Support needed to overcome disadvantage

Getting a good education is not as simple as kids turning up each day and doing as they’re told.

Any such simplistic notions were dispelled many years ago and yet finding the right way to maximise students’ learning potential is often out-of-reach.

Education is of vital interest to the community and the achievements of both students and the passionate educators who find innovative, exciting ways to teach, are regularly highlighted.

And so clearly there is a lot out there that is right.

But it also is no surprise that for many, going to school is anything but a positive experience.

What is especially concerning is that according to one leading educator, this is something that becomes far more common the further you travel from the big cities.

Professor John Halsey this week told a forum at the rural, regional and remote education inquiry how students’ results simply get worse as you make your way out of the big smoke.

Professor Halsey is leading the independent inquiry, which was set up by the Federal Government, and has completed around half the 20 nationwide forums – including in Dubbo – that it will hold to gather community views on a wide range of education issues. 

He made the point that “critical issues” such as education had to be more effectively targeted in the regions, noting how there was “some absolutely fabulous stuff our there” but that overall the level of achievement was “patchy”.

A lot of that, not surprisingly, comes down to disadvantage and poverty, he says.

The observations would find much agreement in our region, which has too many students, families, schools and areas rated in the “disadvantaged” category.

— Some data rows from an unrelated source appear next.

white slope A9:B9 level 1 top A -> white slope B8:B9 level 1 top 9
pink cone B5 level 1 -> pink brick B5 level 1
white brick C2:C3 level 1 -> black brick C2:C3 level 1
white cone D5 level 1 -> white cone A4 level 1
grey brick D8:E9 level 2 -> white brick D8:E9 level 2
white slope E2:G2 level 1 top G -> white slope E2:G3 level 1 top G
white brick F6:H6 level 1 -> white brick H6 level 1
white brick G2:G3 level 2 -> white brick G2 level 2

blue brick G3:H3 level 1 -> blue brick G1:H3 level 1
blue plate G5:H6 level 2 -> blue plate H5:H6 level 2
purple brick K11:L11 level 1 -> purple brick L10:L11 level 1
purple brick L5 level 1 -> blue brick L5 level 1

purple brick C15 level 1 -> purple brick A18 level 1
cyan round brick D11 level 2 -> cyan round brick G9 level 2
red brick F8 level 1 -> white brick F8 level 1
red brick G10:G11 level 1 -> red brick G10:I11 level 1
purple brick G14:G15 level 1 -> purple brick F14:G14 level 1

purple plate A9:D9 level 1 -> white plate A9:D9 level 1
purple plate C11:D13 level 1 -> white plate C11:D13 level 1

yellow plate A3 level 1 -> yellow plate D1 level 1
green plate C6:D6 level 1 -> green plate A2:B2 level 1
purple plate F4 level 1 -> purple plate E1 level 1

That is one of the main reasons behind the disquiet when increases pledged in the original Gonski schools funding plan were changed under a new Federal Government scheme.

Education will always present enormous challenges and it is true to say there is no panacea to the things that don’t work.

But this shouldn’t be used as an excuse to give up on finding those things that do, which – it is heartening to see – is clearly the focus for some of our leading educators.

By continuing this approach we are sure to see more students reach their potential and, in so doing, create more vibrant rural and regional communities.